Glucose in the blood is called blood sugar. Normal bodily functioning requires some level of blood sugar, but too much can be harmful. Elevated levels of blood sugar, called hyperglycemia, can lead to nausea, fatigue, stomach pains, blurred vision, and frequent urination. Diabetics lack the ability to produce insulin, the hormone that regulated blood sugar levels, so diabetics are at risk for hyperglycemia. In severe cases, high levels of blood sugar can restrict oxygen flow through the capillaries, resulting in infection and tissue death.
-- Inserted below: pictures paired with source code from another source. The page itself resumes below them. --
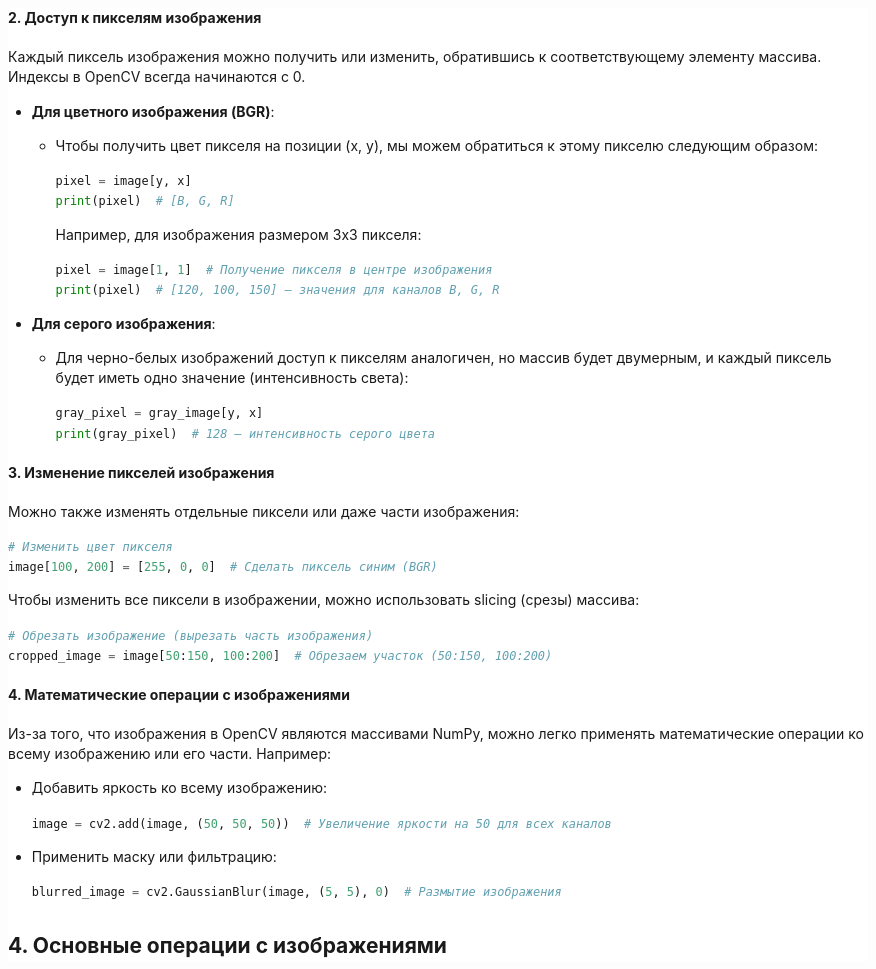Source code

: #### 2. **Доступ к пикселям изображения**

Каждый пиксель изображения можно получить или изменить, обратившись к соответствующему элементу массива. Индексы в OpenCV всегда начинаются с 0.

- **Для цветного изображения (BGR)**:
  - Чтобы получить цвет пикселя на позиции (x, y), мы можем обратиться к этому пикселю следующим образом:
    ```python
    pixel = image[y, x]
    print(pixel)  # [B, G, R]
    ```
    Например, для изображения размером 3x3 пикселя:
    ```python
    pixel = image[1, 1]  # Получение пикселя в центре изображения
    print(pixel)  # [120, 100, 150] — значения для каналов B, G, R
    ```

- **Для серого изображения**:
  - Для черно-белых изображений доступ к пикселям аналогичен, но массив будет двумерным, и каждый пиксель будет иметь одно значение (интенсивность света):
    ```python
    gray_pixel = gray_image[y, x]
    print(gray_pixel)  # 128 — интенсивность серого цвета
    ```

#### 3. **Изменение пикселей изображения**

Можно также изменять отдельные пиксели или даже части изображения:

```python
# Изменить цвет пикселя
image[100, 200] = [255, 0, 0]  # Сделать пиксель синим (BGR)
```

Чтобы изменить все пиксели в изображении, можно использовать slicing (срезы) массива:

```python
# Обрезать изображение (вырезать часть изображения)
cropped_image = image[50:150, 100:200]  # Обрезаем участок (50:150, 100:200)
```

#### 4. **Математические операции с изображениями**

Из-за того, что изображения в OpenCV являются массивами NumPy, можно легко применять математические операции ко всему изображению или его части. Например:
- Добавить яркость ко всему изображению:
  ```python
  image = cv2.add(image, (50, 50, 50))  # Увеличение яркости на 50 для всех каналов
  ```
- Применить маску или фильтрацию:
  ```python
  blurred_image = cv2.GaussianBlur(image, (5, 5), 0)  # Размытие изображения
  ```

## 4. Основные операции с изображениями
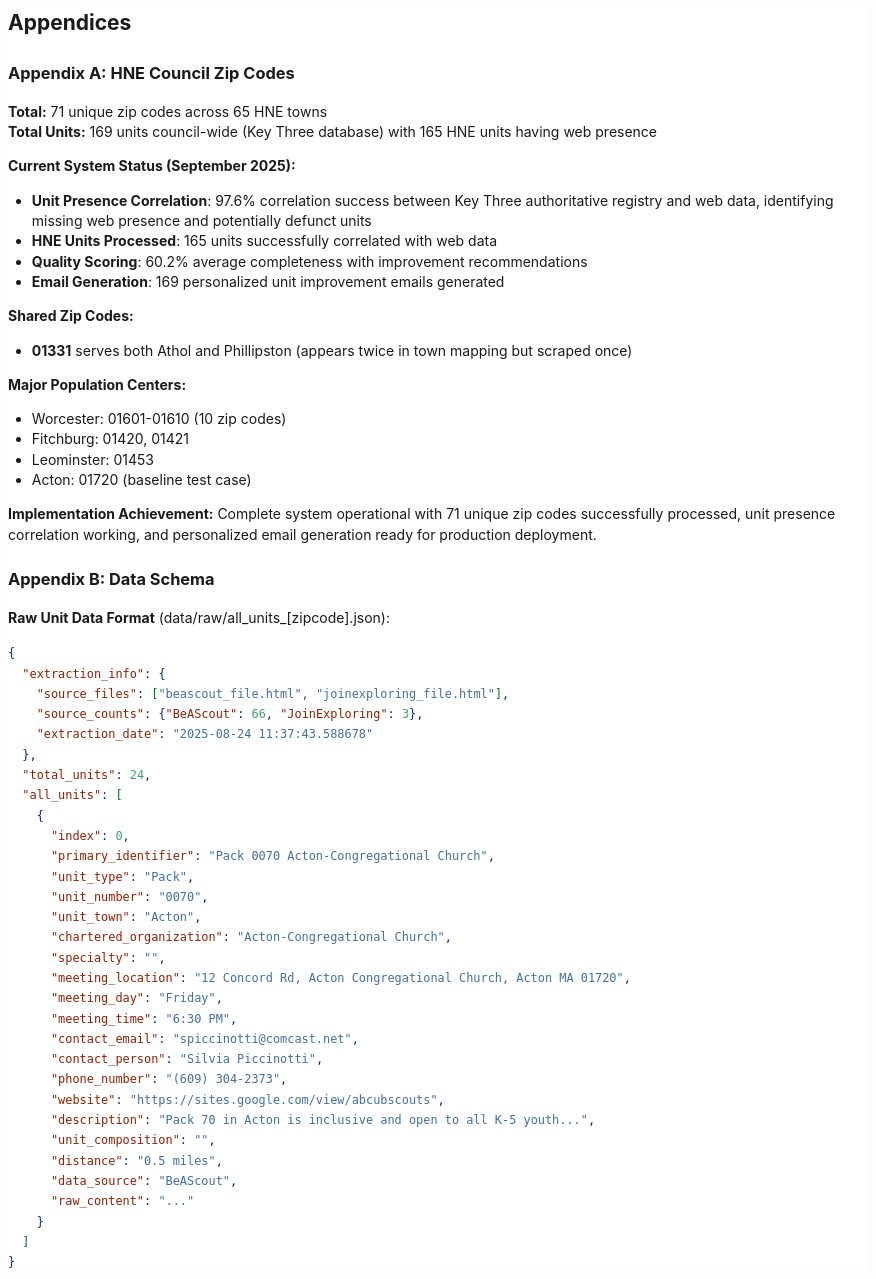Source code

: 
## Appendices

### Appendix A: HNE Council Zip Codes
**Total:** 71 unique zip codes across 65 HNE towns  
**Total Units:** 169 units council-wide (Key Three database) with 165 HNE units having web presence

**Current System Status (September 2025):**
- **Unit Presence Correlation**: 97.6% correlation success between Key Three authoritative registry and web data, identifying missing web presence and potentially defunct units
- **HNE Units Processed**: 165 units successfully correlated with web data
- **Quality Scoring**: 60.2% average completeness with improvement recommendations
- **Email Generation**: 169 personalized unit improvement emails generated

**Shared Zip Codes:**
- **01331** serves both Athol and Phillipston (appears twice in town mapping but scraped once)

**Major Population Centers:**
- Worcester: 01601-01610 (10 zip codes)
- Fitchburg: 01420, 01421
- Leominster: 01453
- Acton: 01720 (baseline test case)

**Implementation Achievement:** 
Complete system operational with 71 unique zip codes successfully processed, unit presence correlation working, and personalized email generation ready for production deployment.

### Appendix B: Data Schema

**Raw Unit Data Format** (data/raw/all_units_[zipcode].json):
```json
{
  "extraction_info": {
    "source_files": ["beascout_file.html", "joinexploring_file.html"],
    "source_counts": {"BeAScout": 66, "JoinExploring": 3},
    "extraction_date": "2025-08-24 11:37:43.588678"
  },
  "total_units": 24,
  "all_units": [
    {
      "index": 0,
      "primary_identifier": "Pack 0070 Acton-Congregational Church",
      "unit_type": "Pack",
      "unit_number": "0070", 
      "unit_town": "Acton",
      "chartered_organization": "Acton-Congregational Church",
      "specialty": "",
      "meeting_location": "12 Concord Rd, Acton Congregational Church, Acton MA 01720",
      "meeting_day": "Friday",
      "meeting_time": "6:30 PM",
      "contact_email": "spiccinotti@comcast.net",
      "contact_person": "Silvia Piccinotti",
      "phone_number": "(609) 304-2373",
      "website": "https://sites.google.com/view/abcubscouts",
      "description": "Pack 70 in Acton is inclusive and open to all K-5 youth...",
      "unit_composition": "",
      "distance": "0.5 miles",
      "data_source": "BeAScout",
      "raw_content": "..."
    }
  ]
}
```
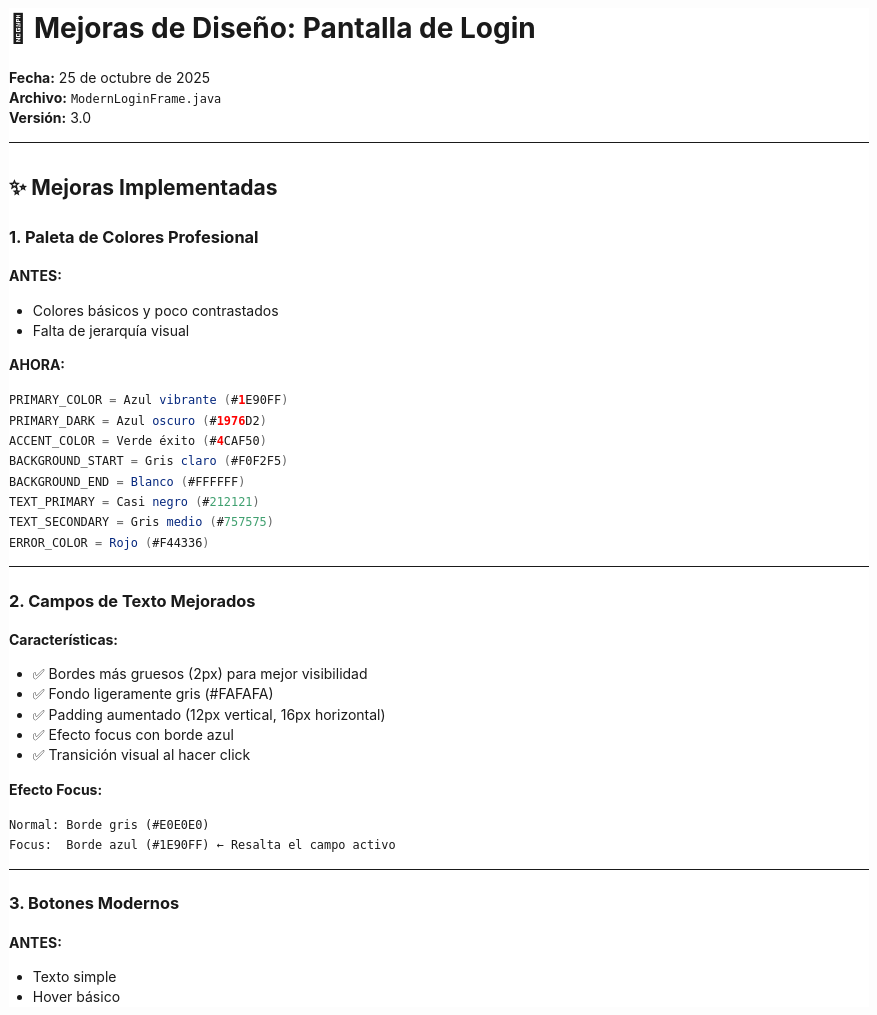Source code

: # 🎨 Mejoras de Diseño: Pantalla de Login

**Fecha:** 25 de octubre de 2025  
**Archivo:** `ModernLoginFrame.java`  
**Versión:** 3.0

---

## ✨ **Mejoras Implementadas**

### **1. Paleta de Colores Profesional**

**ANTES:**
- Colores básicos y poco contrastados
- Falta de jerarquía visual

**AHORA:**
```java
PRIMARY_COLOR = Azul vibrante (#1E90FF)
PRIMARY_DARK = Azul oscuro (#1976D2)
ACCENT_COLOR = Verde éxito (#4CAF50)
BACKGROUND_START = Gris claro (#F0F2F5)
BACKGROUND_END = Blanco (#FFFFFF)
TEXT_PRIMARY = Casi negro (#212121)
TEXT_SECONDARY = Gris medio (#757575)
ERROR_COLOR = Rojo (#F44336)
```

---

### **2. Campos de Texto Mejorados**

**Características:**
- ✅ Bordes más gruesos (2px) para mejor visibilidad
- ✅ Fondo ligeramente gris (#FAFAFA)
- ✅ Padding aumentado (12px vertical, 16px horizontal)
- ✅ Efecto focus con borde azul
- ✅ Transición visual al hacer click

**Efecto Focus:**
```
Normal: Borde gris (#E0E0E0)
Focus:  Borde azul (#1E90FF) ← Resalta el campo activo
```

---

### **3. Botones Modernos**

**ANTES:**
- Texto simple
- Hover básico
To recap, every element has a molar mass, a measure of how much one mole of that substance weighs. The molar mass of an element can be determined by multiplying the standard atomic weight by the molar mass constant g/mol. The molar mass of a compound is equal to the sum of the molar masses of its constituent elements. The molar mass of a compound can be determined by multiplying the molar masses of the individual elements by their relative frequency in a molecule of a compound and summing the total values. In the case of glucose (C6H12O6), glucose has a molar mass of 180.16 g/mol.